→ **Your objective**:
The records are to be repeated exactly, and any images in them are to be dropped.

Scene geometry reasoning data:
::::::

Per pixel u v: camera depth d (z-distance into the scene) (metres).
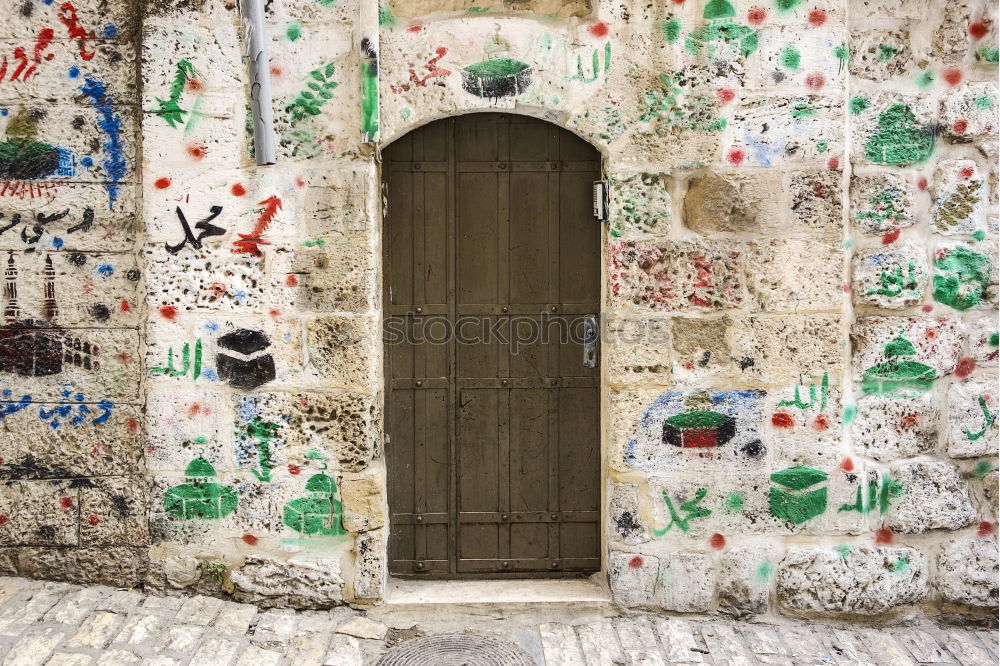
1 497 3.54
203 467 3.49
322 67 3.37
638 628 3.48
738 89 3.40
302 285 3.44
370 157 3.41
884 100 3.44
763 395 3.49
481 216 3.62
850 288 3.48
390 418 3.68
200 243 3.42
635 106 3.41
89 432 3.53
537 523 3.76
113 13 3.41
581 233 3.63
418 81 3.38
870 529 3.56
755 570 3.54
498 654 3.29
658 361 3.48
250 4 3.25
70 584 3.55
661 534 3.54
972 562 3.58
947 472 3.55
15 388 3.52
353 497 3.50
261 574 3.53
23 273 3.48
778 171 3.43
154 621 3.34
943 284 3.49
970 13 3.42
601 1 3.37
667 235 3.45
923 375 3.51
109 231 3.47
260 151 3.31
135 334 3.50
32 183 3.45
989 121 3.45
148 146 3.38
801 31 3.38
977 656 3.35
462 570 3.76
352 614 3.52
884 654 3.35
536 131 3.60
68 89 3.43
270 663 3.17
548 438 3.72
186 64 3.36
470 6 3.36
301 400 3.47
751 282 3.46
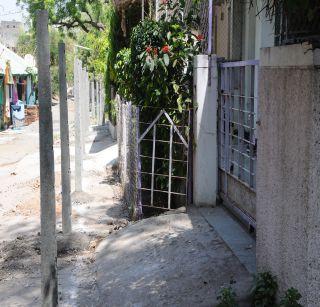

::::::

→ **Solution for this exercise**:
Per pixel u v: camera depth d (z-distance into the scene) (metres).
1 497 3.54
203 467 3.49
322 67 3.37
638 628 3.48
738 89 3.40
302 285 3.44
370 157 3.41
884 100 3.44
763 395 3.49
481 216 3.62
850 288 3.48
390 418 3.68
200 243 3.42
635 106 3.41
89 432 3.53
537 523 3.76
113 13 3.41
581 233 3.63
418 81 3.38
870 529 3.56
755 570 3.54
498 654 3.29
658 361 3.48
250 4 3.25
70 584 3.55
661 534 3.54
972 562 3.58
947 472 3.55
15 388 3.52
353 497 3.50
261 574 3.53
23 273 3.48
778 171 3.43
154 621 3.34
943 284 3.49
970 13 3.42
601 1 3.37
667 235 3.45
923 375 3.51
109 231 3.47
260 151 3.31
135 334 3.50
32 183 3.45
989 121 3.45
148 146 3.38
801 31 3.38
977 656 3.35
462 570 3.76
352 614 3.52
884 654 3.35
536 131 3.60
68 89 3.43
270 663 3.17
548 438 3.72
186 64 3.36
470 6 3.36
301 400 3.47
751 282 3.46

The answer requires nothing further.